Web Filter File Filter action as Log:

2: date=2019-03-19 time=10:48:23 logid="0346012672" type="utm" subtype="webfilter" eventtype="file_filter" level="notice" vd="vd1" eventtime=1548442102 policyid=1 sessionid=521 srcip=10.1.100.22 srcport=52894 srcintf="dmz" srcintfrole="undefined" dstip=172.16.200.55 dstport=80 dstintf="wan1" dstintfrole="undefined" proto=6 service="HTTP" hostname="172.16.200.55" profile="webfilter-filefilter" action="passthrough" reqtype="direct" url="/app_data/park.jpg" sentbyte=0 rcvdbyte=0 direction="incoming" filename="park.jpg" filtername="filter2" filetype="jpeg" msg="File was detected by file filter."

Email Filter File Filter action as Block:

1: date=2019-01-25 time=15:20:16 logid="0554020511" type="utm" subtype="emailfilter" eventtype="file_filter" level="warning" vd="vdom1" eventtime=1548458416 policyid=1 sessionid=2881 srcip=10.1.100.12 srcport=45974 srcintf="port2" srcintfrole="undefined" dstip=172.16.200.56 dstport=143 dstintf="port1" dstintfrole="undefined" proto=6 service="IMAP" action="blocked" from="emailuser1@qa.fortinet.com" to="emailuser2@qa.fortinet.com" recipient="emailuser2" direction="incoming" subject="EXE file block" size="622346" attachment="yes" filename="putty.exe" filtername="filter1" filetype="exe"

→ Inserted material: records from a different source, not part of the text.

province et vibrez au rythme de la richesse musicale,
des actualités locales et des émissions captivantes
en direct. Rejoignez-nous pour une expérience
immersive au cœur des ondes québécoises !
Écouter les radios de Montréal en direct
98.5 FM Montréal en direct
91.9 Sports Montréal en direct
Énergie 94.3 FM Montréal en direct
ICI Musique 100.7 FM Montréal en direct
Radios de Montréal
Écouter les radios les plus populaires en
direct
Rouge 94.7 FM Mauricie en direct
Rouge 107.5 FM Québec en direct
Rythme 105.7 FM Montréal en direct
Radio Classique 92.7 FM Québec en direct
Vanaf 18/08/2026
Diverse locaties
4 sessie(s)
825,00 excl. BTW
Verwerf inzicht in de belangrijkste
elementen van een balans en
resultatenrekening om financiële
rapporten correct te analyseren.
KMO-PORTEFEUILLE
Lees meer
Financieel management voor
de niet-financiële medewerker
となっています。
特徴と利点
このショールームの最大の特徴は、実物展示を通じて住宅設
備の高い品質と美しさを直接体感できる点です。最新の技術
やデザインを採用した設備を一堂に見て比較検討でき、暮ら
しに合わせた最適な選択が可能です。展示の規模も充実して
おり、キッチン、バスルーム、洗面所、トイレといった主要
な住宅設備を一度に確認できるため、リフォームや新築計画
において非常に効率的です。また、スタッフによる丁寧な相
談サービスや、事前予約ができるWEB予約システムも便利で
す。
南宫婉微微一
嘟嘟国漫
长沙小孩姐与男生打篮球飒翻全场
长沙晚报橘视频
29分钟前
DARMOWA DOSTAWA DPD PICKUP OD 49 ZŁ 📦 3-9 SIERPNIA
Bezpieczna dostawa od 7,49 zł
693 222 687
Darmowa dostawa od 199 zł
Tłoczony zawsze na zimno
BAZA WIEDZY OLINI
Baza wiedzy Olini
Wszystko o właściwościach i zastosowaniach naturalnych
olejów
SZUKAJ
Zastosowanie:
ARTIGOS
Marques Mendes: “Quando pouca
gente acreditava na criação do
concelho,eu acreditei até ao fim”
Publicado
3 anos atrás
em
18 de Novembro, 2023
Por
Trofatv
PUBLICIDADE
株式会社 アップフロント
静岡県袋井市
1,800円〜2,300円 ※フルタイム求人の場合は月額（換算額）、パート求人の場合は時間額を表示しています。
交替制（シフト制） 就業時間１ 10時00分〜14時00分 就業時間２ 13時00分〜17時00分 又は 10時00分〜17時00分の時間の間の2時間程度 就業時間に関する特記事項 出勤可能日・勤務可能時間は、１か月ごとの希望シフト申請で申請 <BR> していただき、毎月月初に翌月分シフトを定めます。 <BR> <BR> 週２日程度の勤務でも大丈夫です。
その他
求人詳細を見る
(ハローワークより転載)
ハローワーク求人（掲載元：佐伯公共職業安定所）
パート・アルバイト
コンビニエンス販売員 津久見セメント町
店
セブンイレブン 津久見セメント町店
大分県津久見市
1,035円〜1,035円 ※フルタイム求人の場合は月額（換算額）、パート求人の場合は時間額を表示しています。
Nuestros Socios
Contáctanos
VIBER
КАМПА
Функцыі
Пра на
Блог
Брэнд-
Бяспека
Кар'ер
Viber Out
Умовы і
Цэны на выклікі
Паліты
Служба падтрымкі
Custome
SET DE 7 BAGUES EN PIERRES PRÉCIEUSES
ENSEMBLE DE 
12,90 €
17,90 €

Email Filter File Filter action as Log:

1: date=2019-01-25 time=15:23:16 logid="0554020510" type="utm" subtype="emailfilter" eventtype="file_filter" level="notice" vd="vdom1" eventtime=1548458596 policyid=1 sessionid=3205 srcip=10.1.100.12 srcport=55664 srcintf="port2" srcintfrole="undefined" dstip=172.16.200.56 dstport=25 dstintf="port1" dstintfrole="undefined" proto=6 service="SMTP" profile="emailfilter-file-filter" action="detected" from="emailuser1@qa.fortinet.com" to="emailuser2@qa.fortinet.com" sender="emailuser1@qa.fortinet.com" recipient="emailuser2@qa.fortinet.com" direction="outgoing" subject="PDF file log" size="390804" attachment="yes" filename="fortiauto.pdf" filtername="filter2" filetype="pdf"

New replacement messages

Web Filter File Filter blocking upload:

You are not permitted to upload the file "%%FILE%%".

Web Filter File Filter blocking download:

Your attempt to access the file "%%FILE%%" has been blocked by your system administrator.

Email Filter File Filter blocking emails:

This email has been blocked. The file %%FILE%% was blocked due to its file type or properties.